The nonpartisan Congressional Budget Office today reduced its estimate of this year’s likely shortfall by more than $200 billion compared to what it had expected in February. The agency pointed to stronger-than-expected tax receipts as well as payments to the Treasury by the government-owned mortgage financiers Fannie Mae and Freddie Mac for the change…..again, housing drives the economy forward.
The government ran its widest surplus in five years last month, with revenues up 28 percent compared with April 2012, according to the Treasury Department. That would be a major improvement from last year’s $1.1 trillion deficit, and would mark the first time since 2008 that the gap between taxes and spending slipped below $1 trillion.

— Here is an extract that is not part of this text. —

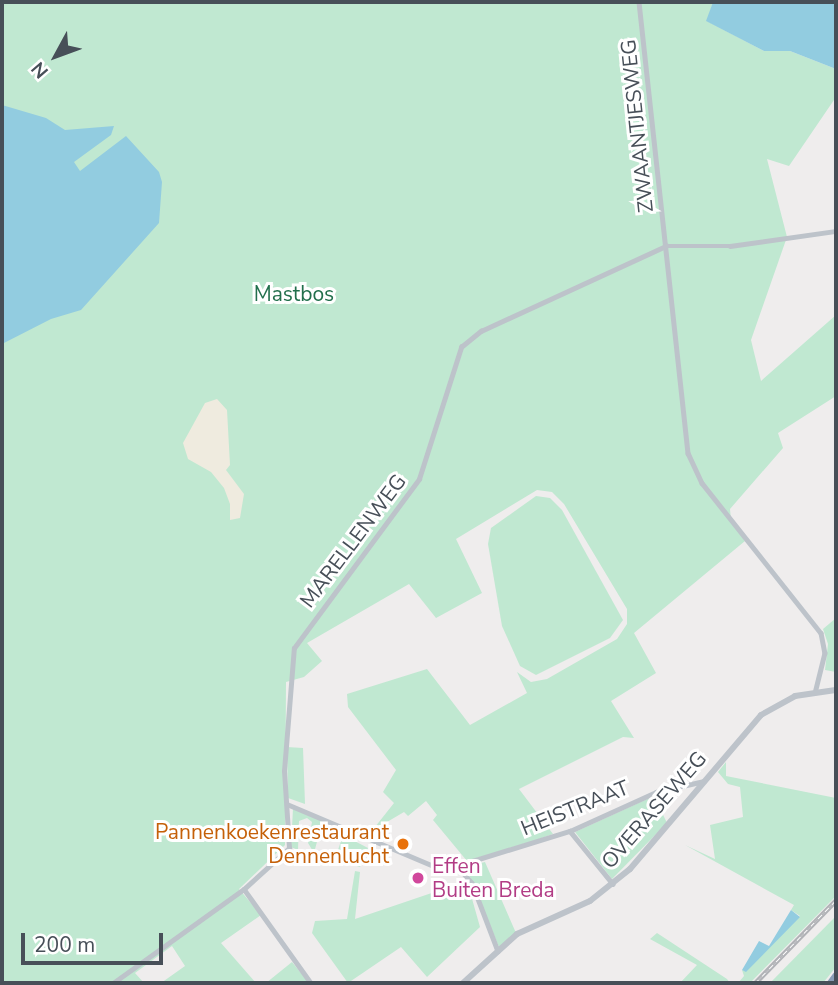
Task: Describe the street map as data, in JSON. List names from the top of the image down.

Next year’s deficit will further shrink to $560 billion, CBO said. The deficit will continue to fall in 2015, according to the report, before beginning to grow again. The brighter outlook will help postpone the effective deadline this year for raising the government’s debt ceiling, and may ease demands from some lawmakers for tough budget cuts. House Republicans are scheduled to meet tomorrow for two hours to consider their strategy for the upcoming debt-limit fight.
Tax receipts for the fiscal year ending Sept. 30 will rise 15%, CBO said, partly because Congress allowed a payroll-tax cut to expire, partly because a January budget deal allowed taxes on the wealthy to rise and partly because of economic growth…..and improved unemployment figures.
So $ 2,500/sf may indeed be the new ‘new $ 2,000/sf ‘after all!